Hey you how's it going? You looking mighty fine! insert mandatory not blogged in a while excuse.

Next week I'm starting an eight week fellowship organized by the Advanced Skills Initiative. Yes, it does sound like something out of the Bourne universe; it's not though, I think.

The first two weeks or so will consist of workshops and lectures and the rest of the time I am going to be working on a personal project for an organization. I don't know what organization I am going to be working with right now, but it should be interesting work regardless. In addition to the lectures we'll have talks from people in the industry and various demo days where we will show off our work.

Apparently there will be around 20 of us in the programme; all PhD students with some kinda of numerical analysis background. I am looking forward to meeting everyone but I must admit I'm a bit intimidated.

Hobbits really are amazing creatures

The programme is said to be very intensive so I'm using my time to prepare for it.
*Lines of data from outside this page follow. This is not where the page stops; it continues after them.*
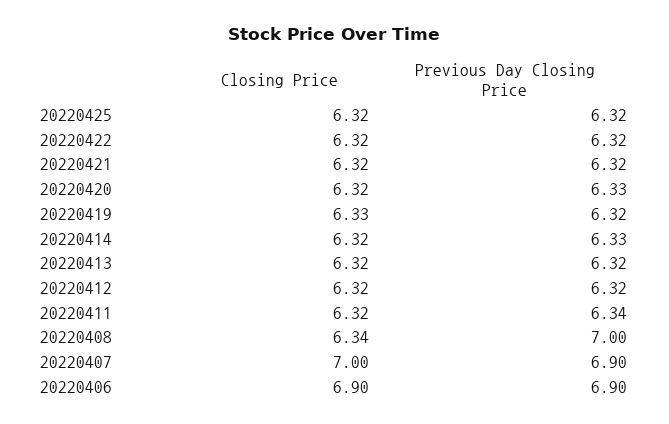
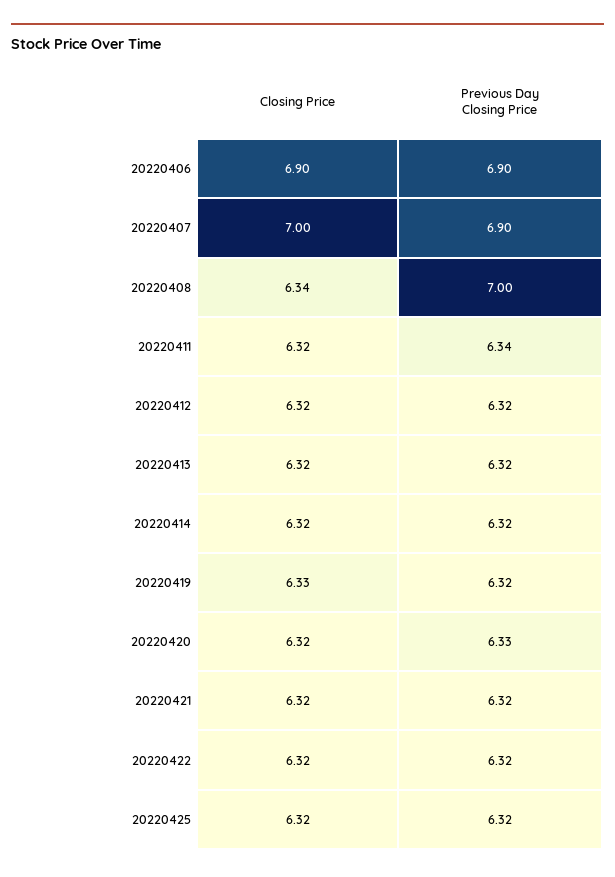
  {
    "Closing Price": {
      "20220425": 6.32,
      "20220422": 6.32,
      "20220421": 6.32,
      "20220420": 6.32,
      "20220419": 6.33,
      "20220414": 6.32,
      "20220413": 6.32,
      "20220412": 6.32,
      "20220411": 6.32,
      "20220408": 6.34,
      "20220407": 7,
      "20220406": 6.9
    },
    "Previous Day Closing Price": {
      "20220425": 6.32,
      "20220422": 6.32,
      "20220421": 6.32,
      "20220420": 6.33,
      "20220419": 6.32,
-     "20220414": 6.33,
+     "20220414": 6.32,
      "20220413": 6.32,
      "20220412": 6.32,
      "20220411": 6.34,
      "20220408": 7,
      "20220407": 6.9,
      "20220406": 6.9
    }
  }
Data scientists need to develop a variety of different skills:

  • Statistical data analysis
  • Machine learning
  • Programming language
  • Business insight
  • Communication and networking skills

I want to develop as many of these skills as possible but to hit the ground running I'm focusing on the tools of the trade: programming skills!

And my axe!

Data scientists seem to be using one of two languages: R, a statistical analysis language; and Python, the well known general-purpose programming language. I decided to go with Python since I am already somewhat familiar with the language having used it before, it's a more generic language than R therefore more valuable to know, and the industry seems to be moving in that direction anyway.

I am recreating the last portion of my PhD work using a combination of Python and MySQL to get familiar with some of the packages used.

Speak friend and enter

I've managed to install and set-up a MySQL server, and import a small sample of muon data. I was surprised by how quickly I got this done with some rudimentary Python scripts and MySQL commands. I then connected to the server in a Python script and plotted the transverse momentum distribution of some decent quality muons. All of this in less than two days, not sure why I think this would take way longer using an ATLAS-style work-flow.

Next I am going to develop the analysis further introducing the interaction between two tables of data and multiple selections. It's interesting having to think and structure the analysis in a whole different way. Maybe once I have this developed a bit more I will talk about it.

That's it for now, I will leave you with the transverse momentum distribution of some fancy muons that I managed to make. Look at those Latex-typeset axes labels! Ooooh!

The distribution of muon momentum /img/first_pt.png Figure 1: Muons are fast!